Friday, October 24, 2008

Healthy Food Shed Tour

Joel Salatin exceeds his press! He was a delightful host and a charming advocate for integrated farming and food production on our tour. At right, he lectures the group on the deep litter management system he uses for his cattle.

In cold Virginia winters, they stay inside the covered shed, where they can eat their fill of the hay he has mown during the previous growing season. They manure is mixed with straw, building up several feet over the course of the winter. He tosses corn down along the way, so that the pigs will have something to root for after he turns the cattle out in the spring. They turn the litter over and it is soon composted fertilizer for the rest of the farm.

Dan Sullivan, senior editor at The New Farm, Rodale Institute,, Joe Davis, TipSheet and WatchDog TipSheet editor for the Society of Environmental Journalists,, and I organized the Healthy Food Shed tour for the recent annual conference. Since Virginia Tech was the sponsoring institution, visiting Joel's Polyface Farm was a natural. He welcomed us graciously.

We piled onto the hay bales on the trailer and he drove the tractor, pulling us around the farm to show us the sights. Joel had a lot to tell us, and we were an eager audience. We fell behind our time schedule and rushed past the chickens, but there wasn't much to see at this time of year. He had recently butchered the meat birds. The egg birds, apparently Rhode Island Reds, were at liberty but looked somewhat feather-bare. Perhaps they had been confined until recently. He said they were molting.

His pigs have got to be the happiest on earth. They greeted us and rolled in the sandy soil, lying down as they munched on the grass.

Craig Russell, president of the SPPA, accompanied us and addressed the group on the bus. Joel's doing a great job, but hasn't yet turned his attention to traditional poultry breeds. Craig talked on that subject, an idea unfamiliar to the tour participants.

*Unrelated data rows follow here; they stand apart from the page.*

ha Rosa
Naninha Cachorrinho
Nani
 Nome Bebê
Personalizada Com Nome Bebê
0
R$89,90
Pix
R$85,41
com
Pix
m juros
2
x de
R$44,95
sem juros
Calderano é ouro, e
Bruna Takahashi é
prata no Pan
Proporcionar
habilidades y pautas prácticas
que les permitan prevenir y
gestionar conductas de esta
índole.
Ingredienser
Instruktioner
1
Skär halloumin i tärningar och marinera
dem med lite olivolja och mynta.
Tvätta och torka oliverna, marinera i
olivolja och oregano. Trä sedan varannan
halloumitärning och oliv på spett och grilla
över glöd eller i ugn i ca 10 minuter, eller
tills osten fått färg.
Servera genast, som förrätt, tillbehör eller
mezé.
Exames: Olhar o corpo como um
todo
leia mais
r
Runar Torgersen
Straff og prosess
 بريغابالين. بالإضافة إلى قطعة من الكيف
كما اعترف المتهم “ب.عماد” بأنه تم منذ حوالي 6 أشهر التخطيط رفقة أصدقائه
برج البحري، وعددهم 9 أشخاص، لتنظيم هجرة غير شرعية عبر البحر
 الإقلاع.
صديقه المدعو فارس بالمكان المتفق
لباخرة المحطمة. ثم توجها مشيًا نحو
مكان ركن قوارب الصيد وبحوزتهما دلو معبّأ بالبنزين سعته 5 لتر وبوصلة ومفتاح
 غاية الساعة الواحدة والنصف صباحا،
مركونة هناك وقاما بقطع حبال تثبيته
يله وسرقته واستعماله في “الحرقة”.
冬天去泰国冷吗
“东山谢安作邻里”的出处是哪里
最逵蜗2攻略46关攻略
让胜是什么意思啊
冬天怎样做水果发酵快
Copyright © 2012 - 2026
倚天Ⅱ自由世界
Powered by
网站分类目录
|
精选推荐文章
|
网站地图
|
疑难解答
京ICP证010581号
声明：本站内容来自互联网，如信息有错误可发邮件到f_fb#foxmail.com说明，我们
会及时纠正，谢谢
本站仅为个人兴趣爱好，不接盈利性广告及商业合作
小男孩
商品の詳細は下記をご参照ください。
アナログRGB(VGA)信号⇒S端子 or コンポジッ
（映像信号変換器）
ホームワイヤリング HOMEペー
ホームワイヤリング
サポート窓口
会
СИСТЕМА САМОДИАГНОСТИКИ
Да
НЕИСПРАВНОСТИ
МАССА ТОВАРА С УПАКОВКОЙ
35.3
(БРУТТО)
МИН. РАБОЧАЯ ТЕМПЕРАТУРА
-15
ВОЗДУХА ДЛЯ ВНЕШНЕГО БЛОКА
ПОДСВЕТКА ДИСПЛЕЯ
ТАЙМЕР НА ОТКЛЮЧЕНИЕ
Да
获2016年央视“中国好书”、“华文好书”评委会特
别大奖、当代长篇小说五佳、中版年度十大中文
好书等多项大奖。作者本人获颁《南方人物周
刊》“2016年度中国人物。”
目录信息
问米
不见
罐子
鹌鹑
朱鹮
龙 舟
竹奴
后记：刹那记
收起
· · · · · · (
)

Mindful of the pigs' fate, we enjoyed pork (or beef or vegetarian) burritoes for lunch, courtesy of Chipotle Mexican Grill, The company makes a point of sourcing local foods as much as possible. They have worked with Joel to expand his pork operation to provide enough pork for one restaurant. Joel is emphatic about encouraging other producers to explore such commercial ventures.

We concluded the day at the Frontier Culture Museum of Virginia,, where they have carefully acquired historically accurate chickens. They had Silver Gray Dorkings at the Irish Farm, Colored Dorkings at the English Farm and Spitzhaubens and Polish at the German Farm. The Colored Dorking rooster was magnificent, even if his tail lacked a few feathers due to molting. A regal fellow, indeed.

I am off to the APA National in Ventura, and will continue the tour, along with news from the show, on my return on Monday.